» **INSTRUCTIONS TO FOLLOW**:
Beginning with the line that holds "(613, 809) none", retype the rest of the listing exactly, last line included.

---

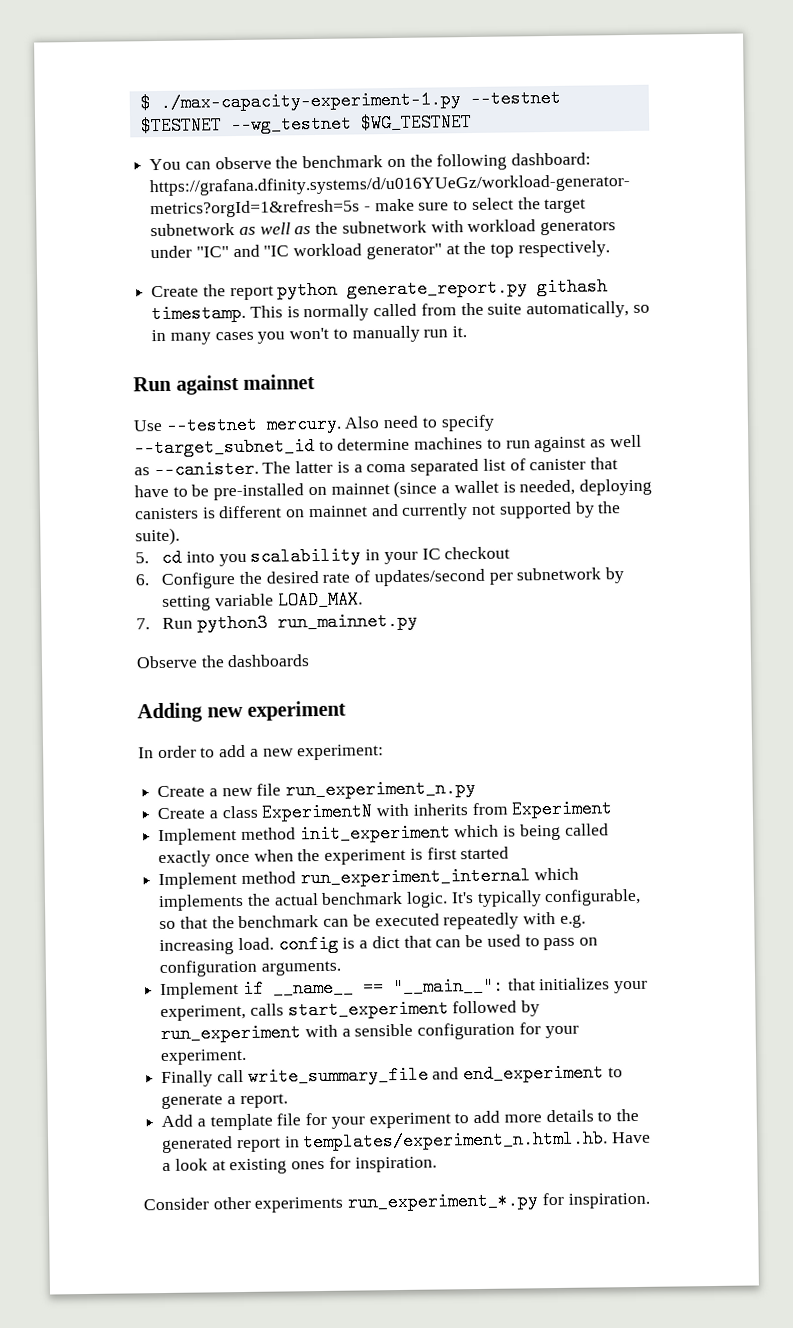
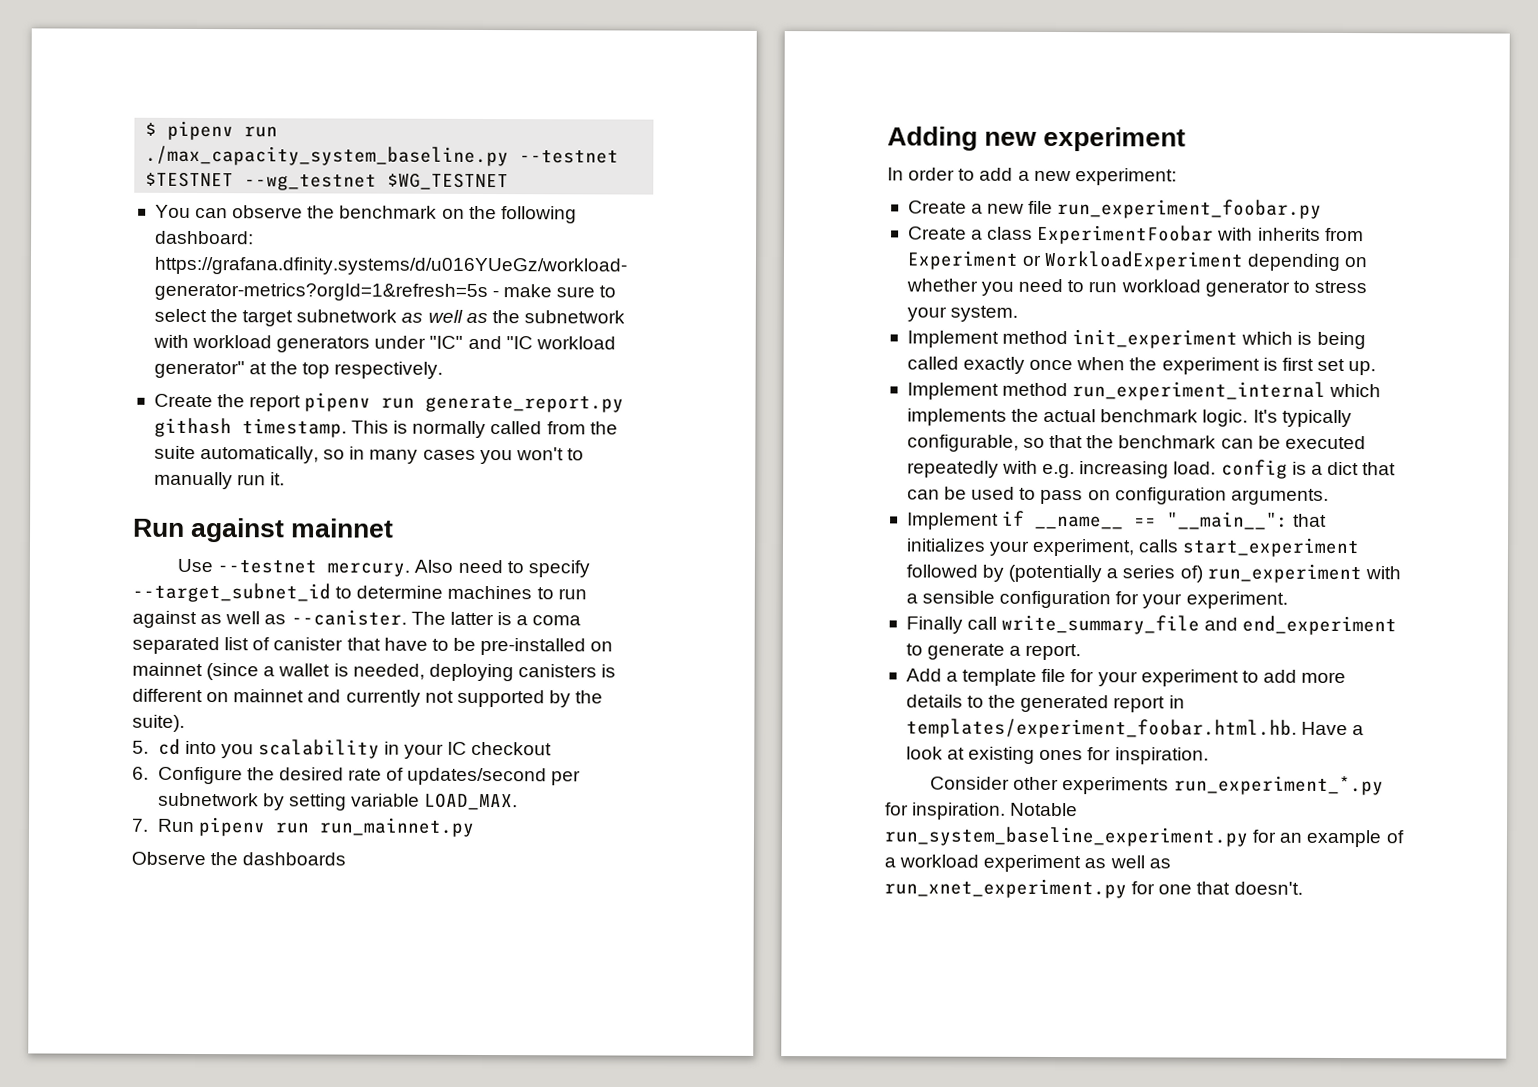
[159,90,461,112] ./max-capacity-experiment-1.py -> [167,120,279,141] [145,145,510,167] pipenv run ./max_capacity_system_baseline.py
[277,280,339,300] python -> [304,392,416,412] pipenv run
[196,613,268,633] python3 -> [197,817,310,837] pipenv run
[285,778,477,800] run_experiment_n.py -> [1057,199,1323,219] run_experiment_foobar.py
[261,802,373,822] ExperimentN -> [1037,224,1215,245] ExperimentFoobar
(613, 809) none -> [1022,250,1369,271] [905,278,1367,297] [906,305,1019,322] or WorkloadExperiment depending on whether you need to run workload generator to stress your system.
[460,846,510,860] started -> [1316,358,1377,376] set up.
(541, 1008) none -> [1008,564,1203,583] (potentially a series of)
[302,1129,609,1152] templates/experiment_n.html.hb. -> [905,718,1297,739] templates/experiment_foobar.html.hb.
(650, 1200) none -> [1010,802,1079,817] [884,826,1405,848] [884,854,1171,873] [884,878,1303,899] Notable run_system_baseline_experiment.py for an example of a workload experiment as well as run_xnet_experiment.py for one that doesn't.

---

» **SOLUTION TO THIS TASK**:
(613, 809) none -> [1022,250,1369,271] [905,278,1367,297] [906,305,1019,322] or WorkloadExperiment depending on whether you need to run workload generator to stress your system.
[460,846,510,860] started -> [1316,358,1377,376] set up.
(541, 1008) none -> [1008,564,1203,583] (potentially a series of)
[302,1129,609,1152] templates/experiment_n.html.hb. -> [905,718,1297,739] templates/experiment_foobar.html.hb.
(650, 1200) none -> [1010,802,1079,817] [884,826,1405,848] [884,854,1171,873] [884,878,1303,899] Notable run_system_baseline_experiment.py for an example of a workload experiment as well as run_xnet_experiment.py for one that doesn't.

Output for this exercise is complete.